Managers of fast-growing strategies that employ shorting, such as 130/30 and market-neutral, say temporary new regulatory restraints on short-selling should affect their business only marginally — as long as the Securities & Exchange Commission (SEC) decree targeting 19 financial stocks doesn’t lead to broader restrictions. “If it only impacts these 19 companies, then it’s not a big deal,” said Ric Thomas, a senior managing director and department head of the US enhanced equity group at State Street Global Advisors.
However, amid a number of uncertainties about how the SEC order would be implemented from the 21st of last month, Thomas noted concerns that the new rule could be extended in a way that affects the broader market. Citing the need to quash malicious short-selling that could destabilise the US financial system, the SEC’s July 15 emergency order left prime brokers scrambling to figure out the ramifications of the greater oversight promised by regulators to prevent “naked” short selling. Naked short selling is when managers do not borrow shares before selling them.
The stocks on the SEC’s list include several whose ability to survive the credit crunch of the past year has been called into question, including mortgage giants Federal National Mortgage Association and Federal Home Loan Mortgage Corp. and investment bank Lehman Brothers Holdings. While it’s unclear how much the looming restrictions were responsible, those stocks soared in the days after they were announced.
A number of managers offering 130/30 or market-neutral strategies say they’ve already been living by the stricter standards that the SEC appears to be imposing on those 19 financial stocks. “If this becomes a more significant move to stop shorting completely, it would be another story, but we’ve always identified shorts available before we trade,” said John Chisholm, chief investment officer of Boston-based Acadian Asset Management.
“We thought the rules they announced were the rules we were following,” and the bigger surprise is the implication that the stocks not on the list are being held to less rigorous standards, said William E. Jacques, CIO of Martingale Asset Management .
On July 16, officials at the Securities Industry and Financial Markets Association, Washington, asked the SEC for clarifications “on a number of important issues.” Spokesman Travis Larson declined to identify the specific issues under discussion. One question cited by money managers is whether prime brokers, who until now have “located” more shares for money management clients to short than they could identify — in the same manner that an airline, expecting a certain number of no-shows, books more reservations for a flight than it has seats available — will have to apply stricter limits.
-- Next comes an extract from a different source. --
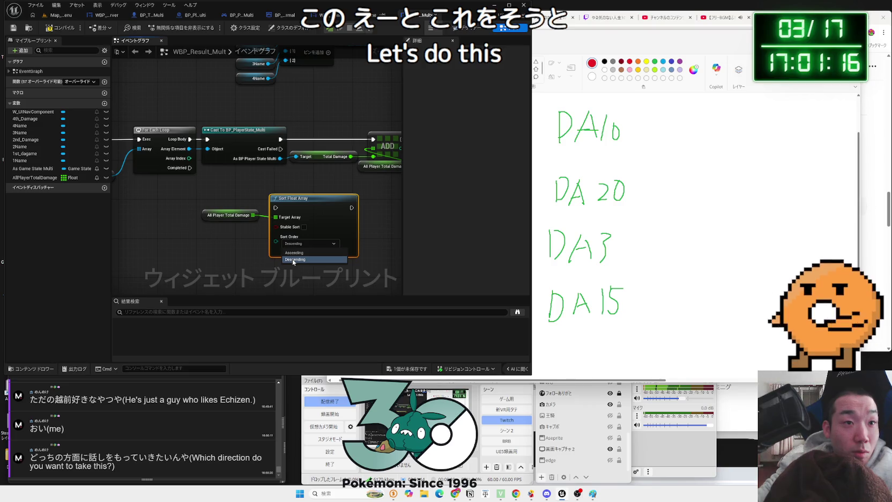
left_click(301, 257)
In that case, “those 19 stocks may be more difficult to borrow, and the cost of borrowing would likely rise,” said Russell Kamp, the New York-based chief executive officer of the global structured product group at Invesco. One prime broker, who declined to be identified, said it’s a good bet that the costs of borrowing shares will head higher. For now, market veterans say any upward pressure on shorting costs is likely to prove manageable.